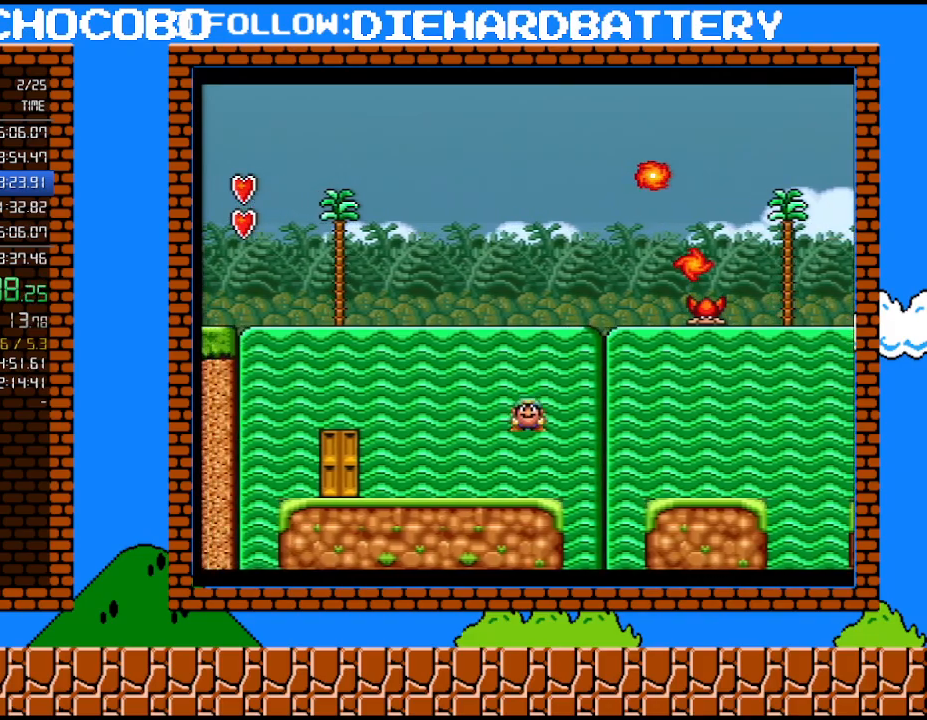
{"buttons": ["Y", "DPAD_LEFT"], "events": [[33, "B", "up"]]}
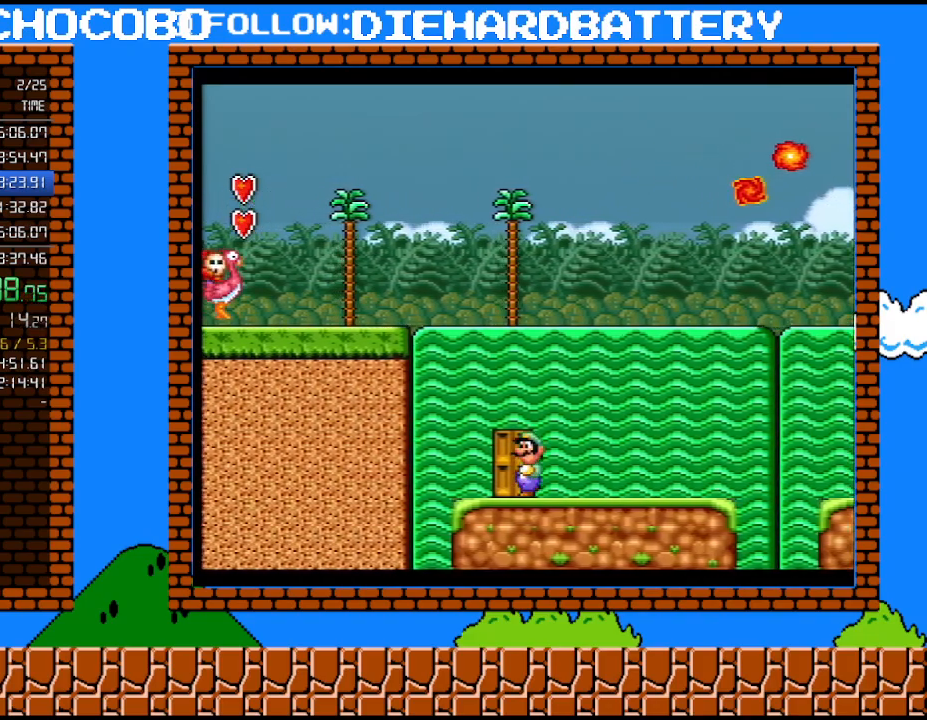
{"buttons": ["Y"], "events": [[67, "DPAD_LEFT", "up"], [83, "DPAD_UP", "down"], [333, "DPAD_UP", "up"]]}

#####

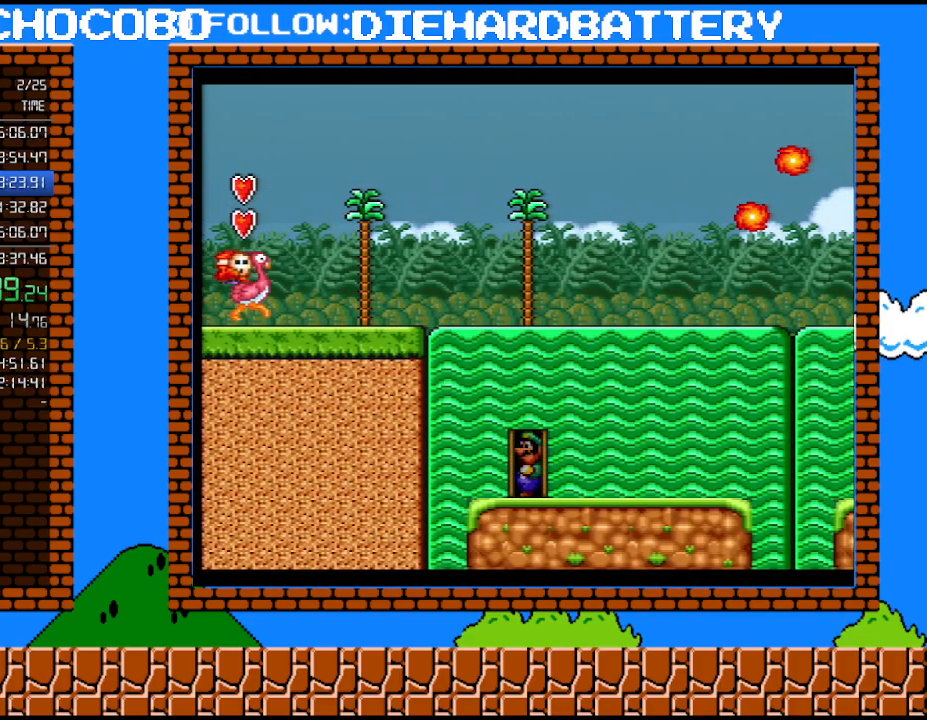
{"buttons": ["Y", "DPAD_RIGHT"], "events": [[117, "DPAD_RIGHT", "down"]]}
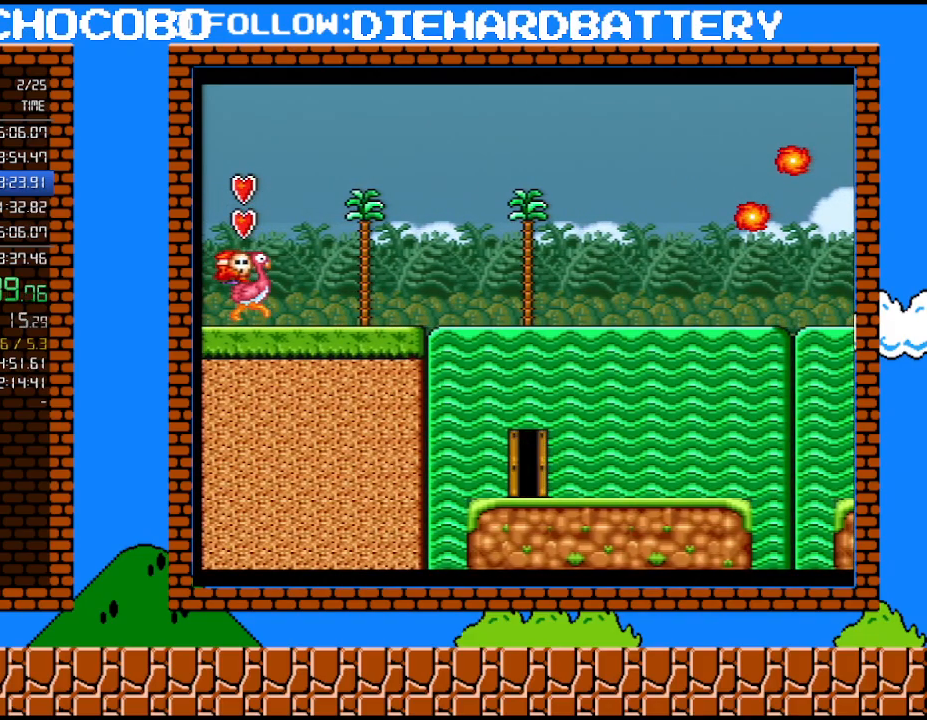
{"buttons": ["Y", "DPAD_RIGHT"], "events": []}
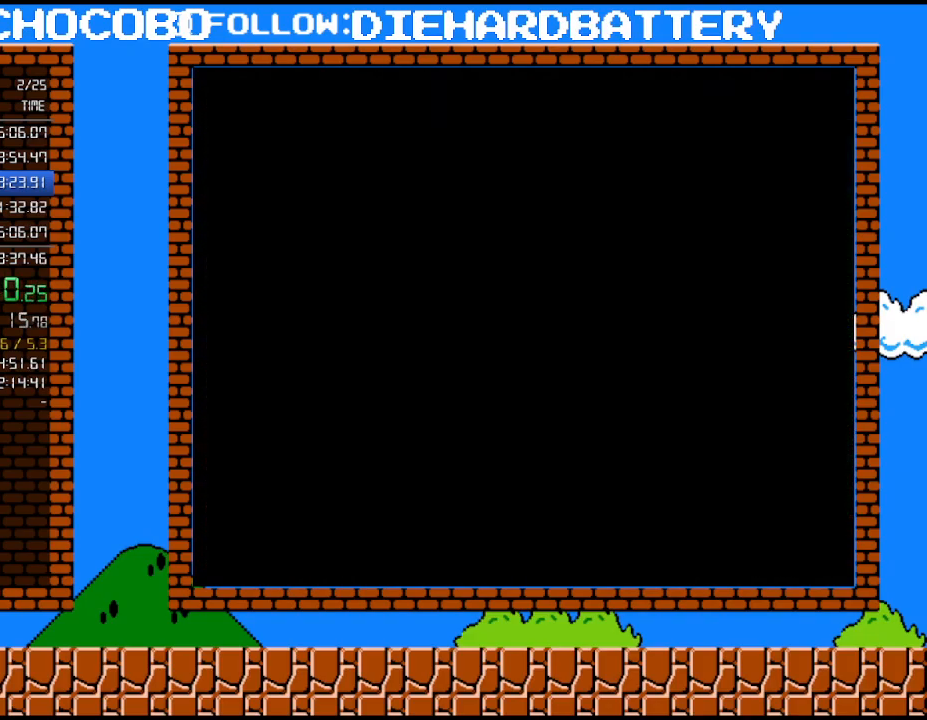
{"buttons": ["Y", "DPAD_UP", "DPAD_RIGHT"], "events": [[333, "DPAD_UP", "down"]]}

#####

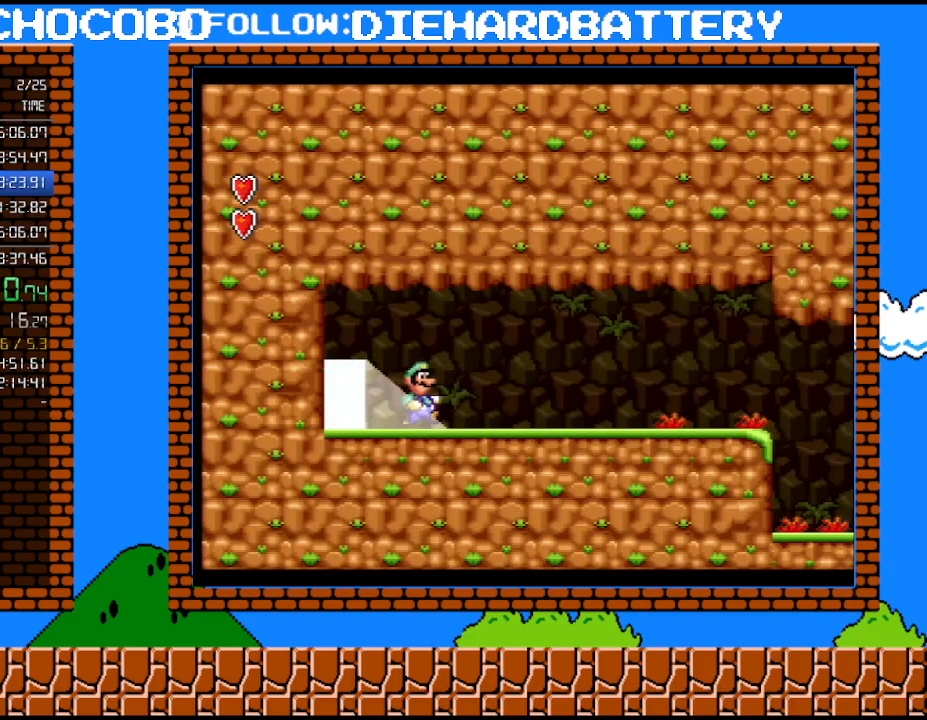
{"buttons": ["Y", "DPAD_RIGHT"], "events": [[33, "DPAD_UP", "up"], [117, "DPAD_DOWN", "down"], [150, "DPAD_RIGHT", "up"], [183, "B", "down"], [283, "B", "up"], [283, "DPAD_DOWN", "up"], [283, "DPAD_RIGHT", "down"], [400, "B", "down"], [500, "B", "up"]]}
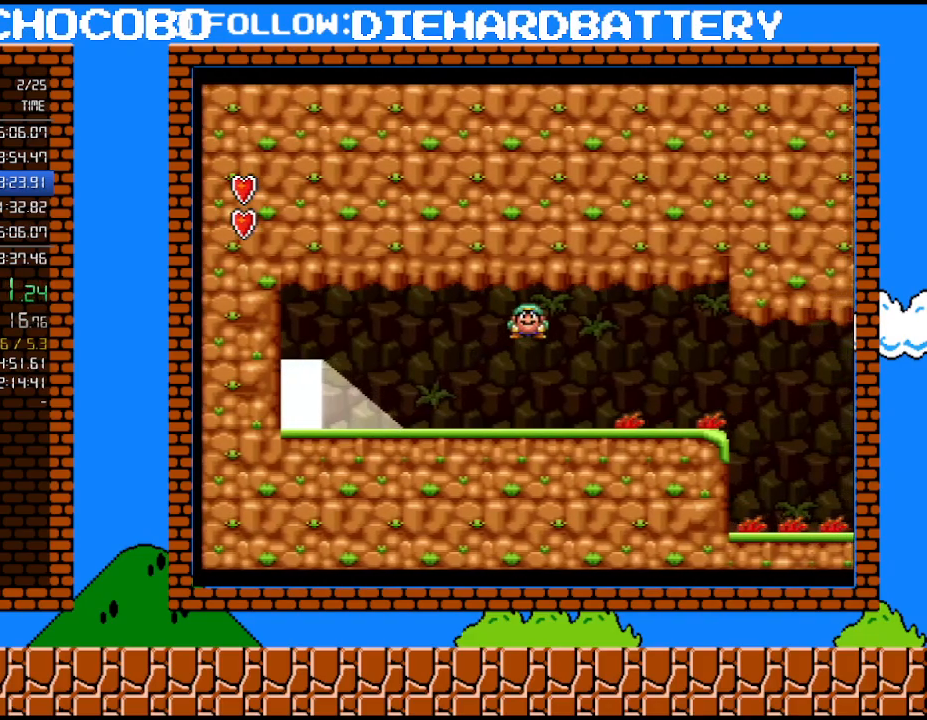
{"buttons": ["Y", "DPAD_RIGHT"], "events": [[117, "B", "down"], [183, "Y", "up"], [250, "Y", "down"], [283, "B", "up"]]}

#####

Copy, from the material, each line that holds the string "down".

Output:
{"buttons": ["Y"], "events": [[67, "DPAD_LEFT", "up"], [83, "DPAD_UP", "down"], [333, "DPAD_UP", "up"]]}
{"buttons": ["Y", "DPAD_RIGHT"], "events": [[117, "DPAD_RIGHT", "down"]]}
{"buttons": ["Y", "DPAD_UP", "DPAD_RIGHT"], "events": [[333, "DPAD_UP", "down"]]}
{"buttons": ["Y", "DPAD_RIGHT"], "events": [[33, "DPAD_UP", "up"], [117, "DPAD_DOWN", "down"], [150, "DPAD_RIGHT", "up"], [183, "B", "down"], [283, "B", "up"], [283, "DPAD_DOWN", "up"], [283, "DPAD_RIGHT", "down"], [400, "B", "down"], [500, "B", "up"]]}
{"buttons": ["Y", "DPAD_RIGHT"], "events": [[117, "B", "down"], [183, "Y", "up"], [250, "Y", "down"], [283, "B", "up"]]}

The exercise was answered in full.